Exercise text:
-------
While the examples given for suitable applications for the present invention relate to steering systems for road vehicles, it will be appreciated by one skilled in the art that there are potentially other uses for the present invention with vehicles not intended for use on public roads.

Figure 1 shows a system view of a known vehicle steering system 10. In the example shown, the vehicle steering system 10 is assisted electrically, known as electric power assisted steering or EPAS. The steering system 10 comprises a steering wheel 2, a steering column or shaft 3, a motor assembly 5, a steering lock 6 a steering rack 7, a pair of steering arms 8 and a pair of steered road wheels 9 (only one is shown for clarity) which are typically the front wheels of a vehicle.

To change the direction of travel of the vehicle using the known steering system 10, the driver turns the steering wheel 2 in the desired direction. The steering wheel 2 is connected to the shaft 3 which is arranged to transmit the torque applied to the steering wheel 2 to the steering rack 7. The steering rack 7 translates the rotational movement of the shaft 3 into a linear movement. A steering arm 8 couples this linear movement to each steered road wheel 9. The force applied to the steering arm 8 by the steering rack 7 causes the road wheel 9 to rotate about a steering axis. Both ends of the steering rack 7 are arranged to move simultaneously in response to movement of the steering wheel thereby turning both road wheels 9 simultaneously and causing the vehicle to change direction as desired.

The motor assembly 5 is provided to assist the driver and reduce the effort required to turn the steering wheel 2 during driving. When the driver applies a steering input torque to the steering wheel 2 a sensor 24a (shown in Figure 3) determines the direction and magnitude of the input applied by the driver. In response to the output of that sensor 24, a controller 24 (also shown in Figure 3) supplies the motor assembly 5 with an appropriate electrical current, activating the motor assembly 5 and providing the desired assistance to the driver. An example of a motor assembly 5 for a known EPAS steering system 10 is shown in greater detail in Figure 3.

To prevent or at least mitigate the risk of theft of the vehicle, the driver may selectively lock the steering shaft 3 using the steering lock or steering lock assembly 6. In this example, the steering lock assembly 6 is mounted on a bracket around the shaft 3. The bracket is rigidly connected to the vehicle. The steering lock 6 is arranged to selectively engage with a feature (not shown for clarity) on the shaft 3. When the steering lock 6 is in the locked position, rotation of the steering shaft relative to the vehicle is prevented or greatly restricted, as the steering lock assembly 6 effectively couples the shaft 3 to the bracket 15.
-------
What the task asks:
Reproduce the steering system text from "The motor assembly 5 is" to "in Figure 3.". Rely solely on the steering system text.

Information supplied:
-------
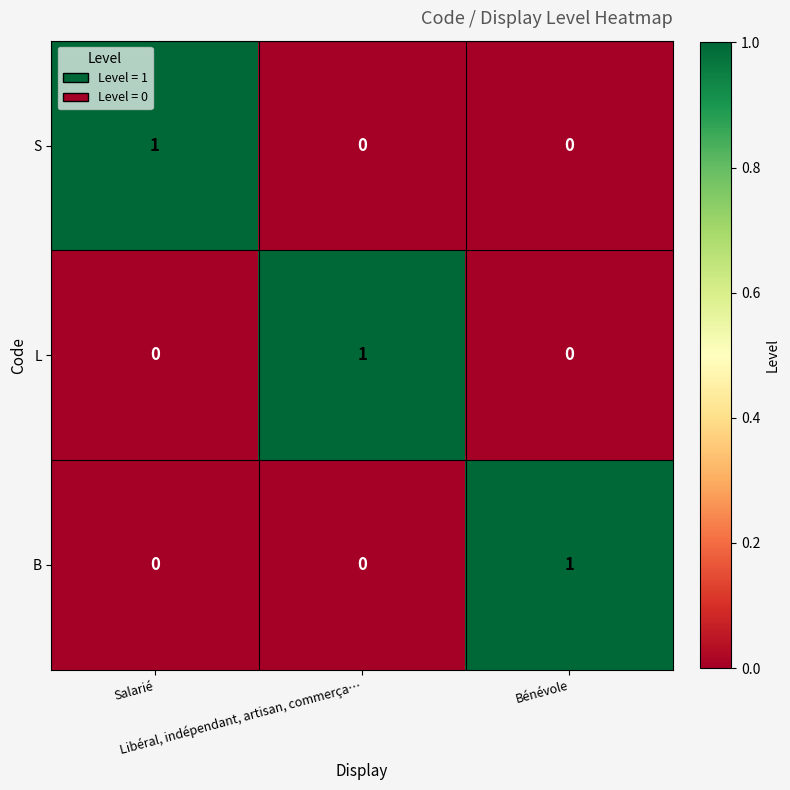

At how many categories does at least one series exceed 0?

3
-------
Output of the task:
The motor assembly 5 is provided to assist the driver and reduce the effort required to turn the steering wheel 2 during driving. When the driver applies a steering input torque to the steering wheel 2 a sensor 24a (shown in Figure 3) determines the direction and magnitude of the input applied by the driver. In response to the output of that sensor 24, a controller 24 (also shown in Figure 3) supplies the motor assembly 5 with an appropriate electrical current, activating the motor assembly 5 and providing the desired assistance to the driver. An example of a motor assembly 5 for a known EPAS steering system 10 is shown in greater detail in Figure 3.